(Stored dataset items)
▽
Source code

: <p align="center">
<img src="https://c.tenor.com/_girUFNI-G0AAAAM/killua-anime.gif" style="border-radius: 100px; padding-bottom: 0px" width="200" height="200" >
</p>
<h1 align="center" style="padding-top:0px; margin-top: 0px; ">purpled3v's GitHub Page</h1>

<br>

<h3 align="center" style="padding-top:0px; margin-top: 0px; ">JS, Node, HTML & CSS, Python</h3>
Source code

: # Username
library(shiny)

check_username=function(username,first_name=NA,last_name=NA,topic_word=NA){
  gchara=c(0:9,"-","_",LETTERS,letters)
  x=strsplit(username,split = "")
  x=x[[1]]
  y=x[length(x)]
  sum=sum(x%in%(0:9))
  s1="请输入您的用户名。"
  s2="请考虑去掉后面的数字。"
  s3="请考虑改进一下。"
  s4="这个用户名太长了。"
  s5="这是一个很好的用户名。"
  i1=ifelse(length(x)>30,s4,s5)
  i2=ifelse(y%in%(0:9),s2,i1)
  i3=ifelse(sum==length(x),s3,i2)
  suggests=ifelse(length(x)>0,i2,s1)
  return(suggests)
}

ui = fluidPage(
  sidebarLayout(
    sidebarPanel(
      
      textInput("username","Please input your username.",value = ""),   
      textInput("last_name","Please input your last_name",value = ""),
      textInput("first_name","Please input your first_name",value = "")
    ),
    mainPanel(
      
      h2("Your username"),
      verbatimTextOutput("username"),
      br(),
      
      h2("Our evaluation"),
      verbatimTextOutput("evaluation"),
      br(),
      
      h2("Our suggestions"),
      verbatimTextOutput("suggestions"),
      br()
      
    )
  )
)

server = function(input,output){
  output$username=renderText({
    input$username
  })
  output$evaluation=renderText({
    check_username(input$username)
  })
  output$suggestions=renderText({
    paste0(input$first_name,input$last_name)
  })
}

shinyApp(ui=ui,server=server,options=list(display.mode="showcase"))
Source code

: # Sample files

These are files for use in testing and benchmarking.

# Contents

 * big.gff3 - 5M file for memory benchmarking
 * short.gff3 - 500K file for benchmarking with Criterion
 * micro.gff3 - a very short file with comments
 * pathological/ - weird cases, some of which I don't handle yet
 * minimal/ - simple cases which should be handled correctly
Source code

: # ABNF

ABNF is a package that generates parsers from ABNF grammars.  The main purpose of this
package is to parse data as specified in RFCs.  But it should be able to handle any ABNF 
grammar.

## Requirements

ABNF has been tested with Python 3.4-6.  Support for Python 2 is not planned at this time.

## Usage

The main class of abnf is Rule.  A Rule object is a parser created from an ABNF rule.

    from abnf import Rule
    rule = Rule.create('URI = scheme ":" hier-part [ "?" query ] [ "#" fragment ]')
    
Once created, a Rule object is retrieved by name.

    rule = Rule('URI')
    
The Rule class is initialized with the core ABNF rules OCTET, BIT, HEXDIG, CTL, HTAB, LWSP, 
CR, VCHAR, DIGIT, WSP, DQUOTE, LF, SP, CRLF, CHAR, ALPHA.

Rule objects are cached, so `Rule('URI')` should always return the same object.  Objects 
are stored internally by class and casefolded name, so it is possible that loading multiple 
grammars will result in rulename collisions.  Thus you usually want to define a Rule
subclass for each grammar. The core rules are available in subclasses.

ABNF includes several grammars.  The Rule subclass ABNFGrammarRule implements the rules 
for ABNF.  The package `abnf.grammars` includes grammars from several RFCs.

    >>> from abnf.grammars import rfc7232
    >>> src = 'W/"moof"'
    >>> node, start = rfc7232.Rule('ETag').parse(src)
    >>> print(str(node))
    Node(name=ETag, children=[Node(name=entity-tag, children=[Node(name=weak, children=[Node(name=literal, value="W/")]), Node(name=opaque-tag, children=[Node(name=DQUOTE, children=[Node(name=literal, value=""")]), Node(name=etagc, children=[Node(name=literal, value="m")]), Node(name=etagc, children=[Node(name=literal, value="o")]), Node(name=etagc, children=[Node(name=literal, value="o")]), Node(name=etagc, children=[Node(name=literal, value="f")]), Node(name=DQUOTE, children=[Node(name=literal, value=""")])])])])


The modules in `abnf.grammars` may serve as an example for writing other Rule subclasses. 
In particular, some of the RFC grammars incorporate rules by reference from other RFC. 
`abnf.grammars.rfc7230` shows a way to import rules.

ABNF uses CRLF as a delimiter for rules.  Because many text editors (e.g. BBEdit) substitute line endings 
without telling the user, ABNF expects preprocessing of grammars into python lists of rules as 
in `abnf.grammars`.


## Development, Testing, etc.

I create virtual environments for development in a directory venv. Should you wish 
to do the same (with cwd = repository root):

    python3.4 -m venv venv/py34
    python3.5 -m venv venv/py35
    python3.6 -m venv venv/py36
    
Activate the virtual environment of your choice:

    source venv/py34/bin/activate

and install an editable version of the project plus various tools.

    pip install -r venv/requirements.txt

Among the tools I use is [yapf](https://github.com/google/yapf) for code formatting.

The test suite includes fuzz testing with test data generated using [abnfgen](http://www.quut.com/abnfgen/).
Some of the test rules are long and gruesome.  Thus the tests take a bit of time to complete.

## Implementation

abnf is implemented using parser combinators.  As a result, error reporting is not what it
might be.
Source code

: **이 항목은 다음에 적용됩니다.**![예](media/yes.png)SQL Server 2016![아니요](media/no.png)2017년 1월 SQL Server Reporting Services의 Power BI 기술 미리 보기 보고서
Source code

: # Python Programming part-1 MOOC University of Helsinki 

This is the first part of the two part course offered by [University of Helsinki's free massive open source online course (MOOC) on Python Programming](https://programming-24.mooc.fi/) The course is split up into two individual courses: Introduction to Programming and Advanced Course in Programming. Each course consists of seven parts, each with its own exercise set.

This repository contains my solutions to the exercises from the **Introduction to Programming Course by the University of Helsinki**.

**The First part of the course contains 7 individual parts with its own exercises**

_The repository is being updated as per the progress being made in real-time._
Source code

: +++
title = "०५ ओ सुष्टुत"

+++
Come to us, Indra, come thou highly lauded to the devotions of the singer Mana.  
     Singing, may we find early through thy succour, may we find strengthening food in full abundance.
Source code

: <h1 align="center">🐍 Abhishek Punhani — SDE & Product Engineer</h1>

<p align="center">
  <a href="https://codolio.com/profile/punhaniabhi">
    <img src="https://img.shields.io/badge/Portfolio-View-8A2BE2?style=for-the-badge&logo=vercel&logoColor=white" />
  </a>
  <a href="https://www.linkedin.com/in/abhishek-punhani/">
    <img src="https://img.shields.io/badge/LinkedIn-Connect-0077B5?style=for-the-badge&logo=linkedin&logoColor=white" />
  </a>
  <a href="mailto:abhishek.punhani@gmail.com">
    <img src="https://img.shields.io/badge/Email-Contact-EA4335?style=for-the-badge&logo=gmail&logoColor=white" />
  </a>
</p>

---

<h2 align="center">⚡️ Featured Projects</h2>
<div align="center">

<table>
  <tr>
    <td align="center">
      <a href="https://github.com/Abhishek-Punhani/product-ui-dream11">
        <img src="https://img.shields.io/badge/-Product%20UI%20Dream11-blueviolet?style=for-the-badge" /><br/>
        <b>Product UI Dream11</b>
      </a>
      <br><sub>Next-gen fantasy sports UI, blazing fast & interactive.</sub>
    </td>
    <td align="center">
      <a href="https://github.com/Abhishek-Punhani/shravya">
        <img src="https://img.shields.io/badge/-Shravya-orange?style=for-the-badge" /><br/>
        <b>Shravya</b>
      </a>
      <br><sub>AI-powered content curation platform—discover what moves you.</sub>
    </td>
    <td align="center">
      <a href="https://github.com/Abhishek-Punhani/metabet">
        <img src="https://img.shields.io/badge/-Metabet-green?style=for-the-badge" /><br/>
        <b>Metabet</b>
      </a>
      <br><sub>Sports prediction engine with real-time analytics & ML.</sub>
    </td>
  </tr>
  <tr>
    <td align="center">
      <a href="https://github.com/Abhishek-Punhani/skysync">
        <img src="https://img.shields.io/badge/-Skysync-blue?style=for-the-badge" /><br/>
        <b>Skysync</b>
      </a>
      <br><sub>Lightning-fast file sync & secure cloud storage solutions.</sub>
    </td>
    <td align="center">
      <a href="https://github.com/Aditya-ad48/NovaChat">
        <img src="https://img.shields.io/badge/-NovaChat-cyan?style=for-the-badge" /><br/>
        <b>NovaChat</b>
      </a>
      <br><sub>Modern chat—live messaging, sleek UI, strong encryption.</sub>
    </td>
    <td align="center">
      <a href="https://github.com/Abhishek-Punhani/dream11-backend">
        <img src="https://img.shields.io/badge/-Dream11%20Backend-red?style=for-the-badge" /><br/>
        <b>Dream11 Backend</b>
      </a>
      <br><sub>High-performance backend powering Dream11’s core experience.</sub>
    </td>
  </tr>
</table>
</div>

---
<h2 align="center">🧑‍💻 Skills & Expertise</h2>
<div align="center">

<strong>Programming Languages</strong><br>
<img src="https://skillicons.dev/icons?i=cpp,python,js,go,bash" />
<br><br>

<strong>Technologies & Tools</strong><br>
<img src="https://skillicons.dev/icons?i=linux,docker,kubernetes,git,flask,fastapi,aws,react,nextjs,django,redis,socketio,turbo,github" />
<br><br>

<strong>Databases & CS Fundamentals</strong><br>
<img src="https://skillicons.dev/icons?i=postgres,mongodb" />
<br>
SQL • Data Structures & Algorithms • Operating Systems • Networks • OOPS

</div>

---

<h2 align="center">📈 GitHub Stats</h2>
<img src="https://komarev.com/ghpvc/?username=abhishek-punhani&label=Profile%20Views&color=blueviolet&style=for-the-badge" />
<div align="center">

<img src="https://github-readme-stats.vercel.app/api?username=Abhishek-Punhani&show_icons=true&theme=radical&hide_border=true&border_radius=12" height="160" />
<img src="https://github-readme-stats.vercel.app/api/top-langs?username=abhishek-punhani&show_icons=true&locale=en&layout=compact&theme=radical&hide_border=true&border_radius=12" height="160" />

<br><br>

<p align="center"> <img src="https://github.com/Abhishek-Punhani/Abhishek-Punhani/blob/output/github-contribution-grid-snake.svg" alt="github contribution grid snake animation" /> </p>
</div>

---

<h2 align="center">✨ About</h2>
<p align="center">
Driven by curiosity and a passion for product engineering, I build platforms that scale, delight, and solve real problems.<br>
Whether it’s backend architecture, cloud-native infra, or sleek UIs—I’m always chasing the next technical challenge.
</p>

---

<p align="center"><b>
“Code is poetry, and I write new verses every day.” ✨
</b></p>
△
Only a number is expected in response: how many lines of the records above include the word "files".

Response for this exercise.
2